• [Directions]
Write out only the tail of the records, beginning at the line containing "List each element's" and including the last line, exactly as written.

--- --- ---

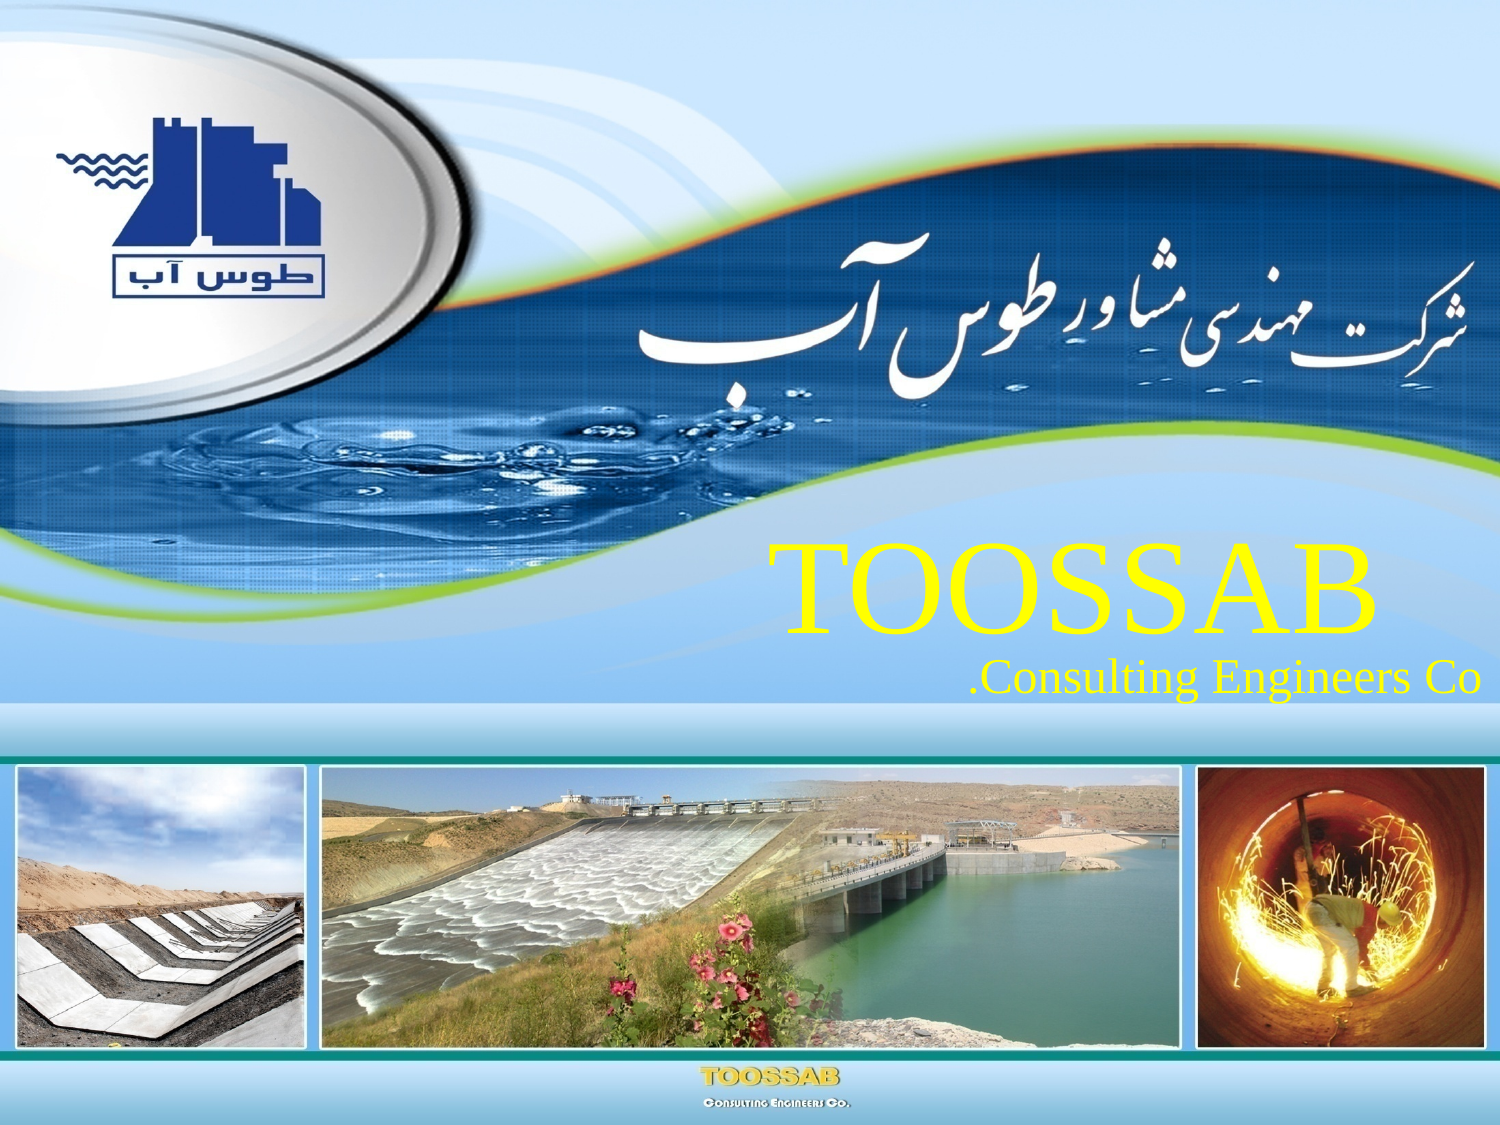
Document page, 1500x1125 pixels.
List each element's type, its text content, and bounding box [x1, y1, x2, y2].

picture [0, 0, 1500, 1125]
subtitle Consulting Engineers Co. [904, 635, 1500, 767]
title TOOSSAB [718, 505, 1432, 653]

--- --- ---

• [Response to the exercise]
List each element's type, its text content, and bounding box [x1, y1, x2, y2].

picture [0, 0, 1500, 1125]
subtitle Consulting Engineers Co. [904, 635, 1500, 767]
title TOOSSAB [718, 505, 1432, 653]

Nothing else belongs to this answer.